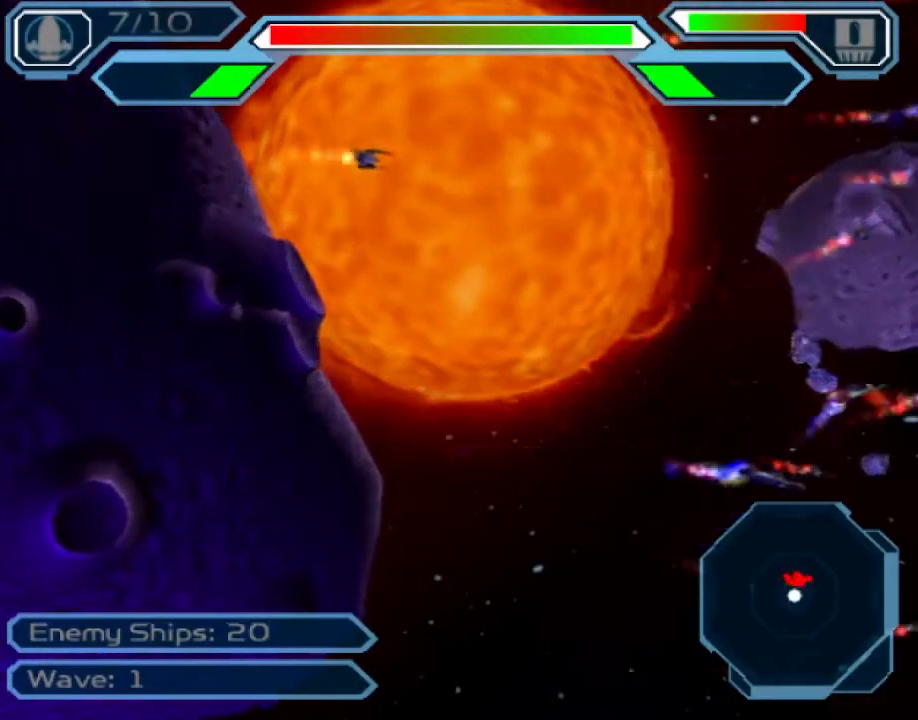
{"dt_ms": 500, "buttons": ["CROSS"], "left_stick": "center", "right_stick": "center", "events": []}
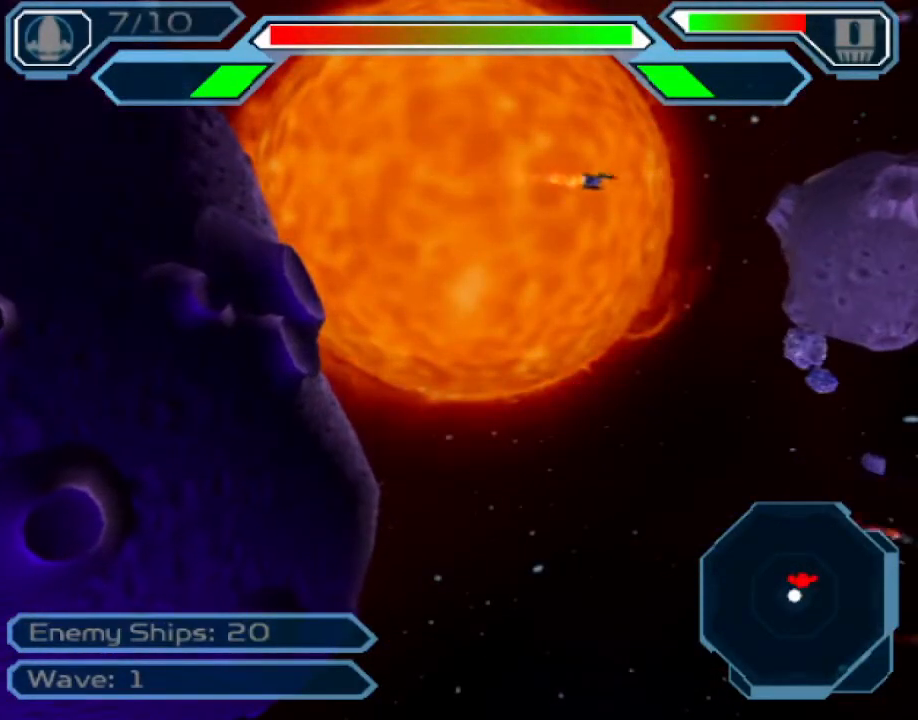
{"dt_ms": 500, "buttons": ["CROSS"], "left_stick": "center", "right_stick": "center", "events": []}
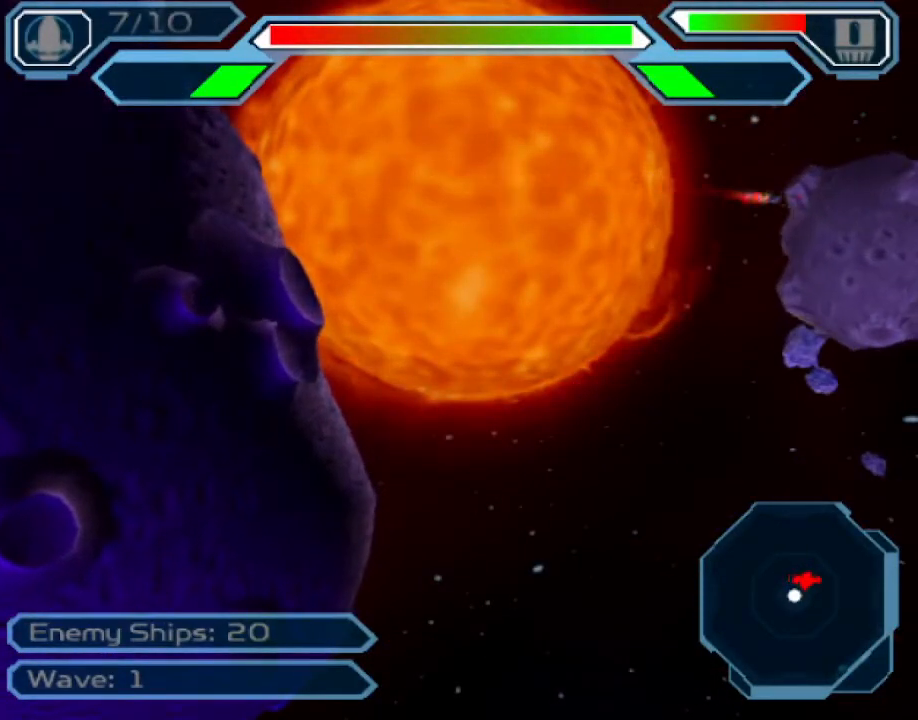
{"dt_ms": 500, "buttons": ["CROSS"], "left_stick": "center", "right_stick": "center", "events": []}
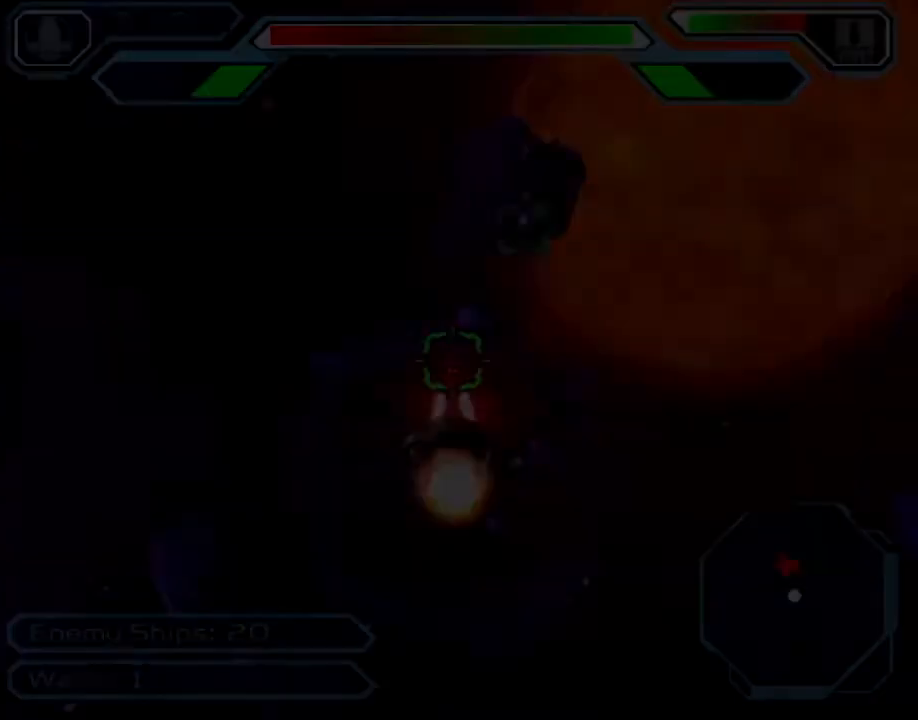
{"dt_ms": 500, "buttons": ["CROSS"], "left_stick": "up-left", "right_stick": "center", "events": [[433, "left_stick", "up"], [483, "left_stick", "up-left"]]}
··········
• _DESCRIPTION OF THE TASK_:
The expected output is every line of the data, unchanged, with the pictures skipped.

• _EXERCISE SOLUTION_:
{"dt_ms": 500, "buttons": ["CROSS"], "left_stick": "center", "right_stick": "center", "events": []}
{"dt_ms": 500, "buttons": ["CROSS"], "left_stick": "center", "right_stick": "center", "events": []}
{"dt_ms": 500, "buttons": ["CROSS"], "left_stick": "center", "right_stick": "center", "events": []}
{"dt_ms": 500, "buttons": ["CROSS"], "left_stick": "up-left", "right_stick": "center", "events": [[433, "left_stick", "up"], [483, "left_stick", "up-left"]]}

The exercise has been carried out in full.